Configuring Venafi for GUI and Sniffer certificates
Use the Guardium® CLI to configure your Guardium system to connect to Venafi as a Service or TPP instance.
Before you begin
About this task
Procedure
- If you are using the Venafi TPP instance, store the ROOT CA certificate by running the following command on the central manager or stand-alone system: store certificate keystore trusted-venafi console and pasting the Venafi certificate. Skip this step if you are using Venafi as a Service.
- Store the Venafi connection credentials on your Guardium
Guardium system by running the CLI command store certificate cms.
- Select 1 to Add Venafi to your Guardium system.
- Enter your Venafi instance type.
- Select GUI or Sniffer as the type of certificate to install.
- Enter the authentication type: access token or username and password.
- For the TPP instance, enter the TPP URL, Venafi token, and
the exact zone configuration information that you used when you created your Venafi instance. For
Venafi as a Service, enter the zone value and API key. If the information does not match, the connection fails. Note: vCert prefixes \VED\Policy\ to the zone. When you enter the zone in the Guardium system, you must specify only the child folders under the root Policy folder.
- Select enroll or pick up for the vcert
action.
- Enroll
- Use the enroll option to create a new certificate on Venafi and add it to the Guardium keystore.
- After selecting enroll, if you have custom fields configured on Venafi, add up to nine fields
using the
name=value
format.Attention: If custom fields are configured as mandatory on Venafi, the names and values must be provided accurately and in the correct format otherwise certificate creation fails. - After selecting enroll and defining any custom fields, follow the prompts to enter CN, name of your organization, organization unit, city, state, country code, and optional SANs. This completes the creation of a new certificate on Venafi.
- After selecting enroll, if you have custom fields configured on Venafi, add up to nine fields
using the
- Pick up
- Use the pick up option to retrieve certificates manually created on Venafi and add them to the Guardium keystore. Use this option if you do not want to create new certificates through Guardium.
- When prompted, enter y or n to distribute certificates from the central manager to the managed units, if any. If you enter y, propagate the Venafi certificates across your deployment by completing steps 4 to 6 . If you enter n, complete only step 4.

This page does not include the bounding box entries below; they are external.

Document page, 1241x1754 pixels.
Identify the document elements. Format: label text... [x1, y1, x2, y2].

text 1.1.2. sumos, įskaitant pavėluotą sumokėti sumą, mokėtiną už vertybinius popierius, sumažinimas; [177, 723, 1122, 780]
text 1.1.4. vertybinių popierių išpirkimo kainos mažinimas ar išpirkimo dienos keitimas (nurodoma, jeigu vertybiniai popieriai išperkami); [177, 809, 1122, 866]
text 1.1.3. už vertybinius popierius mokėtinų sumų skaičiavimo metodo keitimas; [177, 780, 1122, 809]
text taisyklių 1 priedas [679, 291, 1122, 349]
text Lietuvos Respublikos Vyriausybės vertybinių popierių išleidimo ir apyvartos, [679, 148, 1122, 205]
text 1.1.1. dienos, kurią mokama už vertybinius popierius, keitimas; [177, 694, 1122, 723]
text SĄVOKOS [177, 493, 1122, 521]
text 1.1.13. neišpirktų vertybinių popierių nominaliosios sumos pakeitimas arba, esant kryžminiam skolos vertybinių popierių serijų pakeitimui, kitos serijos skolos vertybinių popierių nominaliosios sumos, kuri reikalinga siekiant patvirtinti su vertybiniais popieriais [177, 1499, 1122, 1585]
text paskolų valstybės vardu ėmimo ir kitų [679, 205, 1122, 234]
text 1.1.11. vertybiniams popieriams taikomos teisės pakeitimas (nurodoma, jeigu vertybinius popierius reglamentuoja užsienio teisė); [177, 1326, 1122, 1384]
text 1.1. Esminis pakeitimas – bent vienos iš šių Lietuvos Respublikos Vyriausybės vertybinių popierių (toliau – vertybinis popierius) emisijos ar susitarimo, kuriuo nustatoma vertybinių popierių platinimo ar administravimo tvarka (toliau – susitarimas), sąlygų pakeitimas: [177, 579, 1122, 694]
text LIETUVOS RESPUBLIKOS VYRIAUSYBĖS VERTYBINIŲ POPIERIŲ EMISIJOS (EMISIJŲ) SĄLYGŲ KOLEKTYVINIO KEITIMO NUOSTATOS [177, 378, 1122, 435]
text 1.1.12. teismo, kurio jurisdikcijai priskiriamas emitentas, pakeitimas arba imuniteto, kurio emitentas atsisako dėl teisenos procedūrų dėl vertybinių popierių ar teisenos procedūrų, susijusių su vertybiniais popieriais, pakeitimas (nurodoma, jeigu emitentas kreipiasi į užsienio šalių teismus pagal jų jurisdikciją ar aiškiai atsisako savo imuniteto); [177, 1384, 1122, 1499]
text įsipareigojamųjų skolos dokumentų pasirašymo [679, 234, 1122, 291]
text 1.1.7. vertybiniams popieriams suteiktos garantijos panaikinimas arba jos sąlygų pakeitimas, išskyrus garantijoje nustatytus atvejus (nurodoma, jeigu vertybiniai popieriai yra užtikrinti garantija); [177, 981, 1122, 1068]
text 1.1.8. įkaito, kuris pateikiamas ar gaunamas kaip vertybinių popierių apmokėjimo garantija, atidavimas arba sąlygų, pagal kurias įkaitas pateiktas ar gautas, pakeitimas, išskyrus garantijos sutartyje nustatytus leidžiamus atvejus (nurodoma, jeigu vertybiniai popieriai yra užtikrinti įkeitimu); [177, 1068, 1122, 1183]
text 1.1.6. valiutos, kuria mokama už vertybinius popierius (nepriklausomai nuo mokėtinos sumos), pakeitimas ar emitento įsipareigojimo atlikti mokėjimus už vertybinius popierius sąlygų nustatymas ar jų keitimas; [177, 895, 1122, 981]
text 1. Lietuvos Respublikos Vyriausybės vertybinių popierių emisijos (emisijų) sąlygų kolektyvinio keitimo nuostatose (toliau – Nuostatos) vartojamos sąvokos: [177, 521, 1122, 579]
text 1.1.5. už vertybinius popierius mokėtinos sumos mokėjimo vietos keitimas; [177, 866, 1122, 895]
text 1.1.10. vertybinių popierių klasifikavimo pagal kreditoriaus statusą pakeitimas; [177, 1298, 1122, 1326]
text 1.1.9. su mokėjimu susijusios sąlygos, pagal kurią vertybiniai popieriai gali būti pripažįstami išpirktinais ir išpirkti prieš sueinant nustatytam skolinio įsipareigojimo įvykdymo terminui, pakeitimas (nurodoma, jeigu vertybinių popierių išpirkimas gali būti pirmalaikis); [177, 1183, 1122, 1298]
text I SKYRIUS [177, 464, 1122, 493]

- Import the GUI or Sniffer certificate into the
central manager or stand-alone system:
- From the CLI, run the command grdapi venafi_import variant=[gui|sniffer].
- For GUI certificates, you must restart the GUI by running the CLI command restart gui. Sniffer certificates do not require a GUI restart.
- Run the CLI command show certificate [gui|sniffer] to check whether the correct certificate is displayed.
- On the central manager, run the following grdapi commands: Important: If the root password on the managed unit doesn't match with the root passkey, you must first reset the root password on the managed unit by running the CLI command support reset-password root.
- Distribute the Venafi configuration files to some or all the managed units: grdapi export_config type=venafi host=[all_managed|group:<group-name>|<IP>|<hostname>] force=[true|false]
- Propagate the Venafi ROOT CA certificate to some or all the managed units:
grdapi export_certificate alias=<alias>
host=[all_managed|group:<group-name>|<IP>|<hostname>] force=[true|false] Note: This command restarts the GUI on the managed unit. Wait until the GUI restarts before you proceed to the next step.
- Install the Venafi GUI or sniffer certificate on the managed unit: grdapi venafi_import variant=[gui|sniffer] api_target_host=[all|all_managed|group:<group-name>|<IP>|<hostname>]
- For GUI certificates, you must restart the GUI on the managed units by accessing Manage > Central Management > Central Management, selecting the managed units, and clicking Restart Portal. Sniffer certificates do not require a GUI restart.
- On each managed unit, run the CLI command show certificate [gui|sniffer] to check whether the correct certificate is displayed.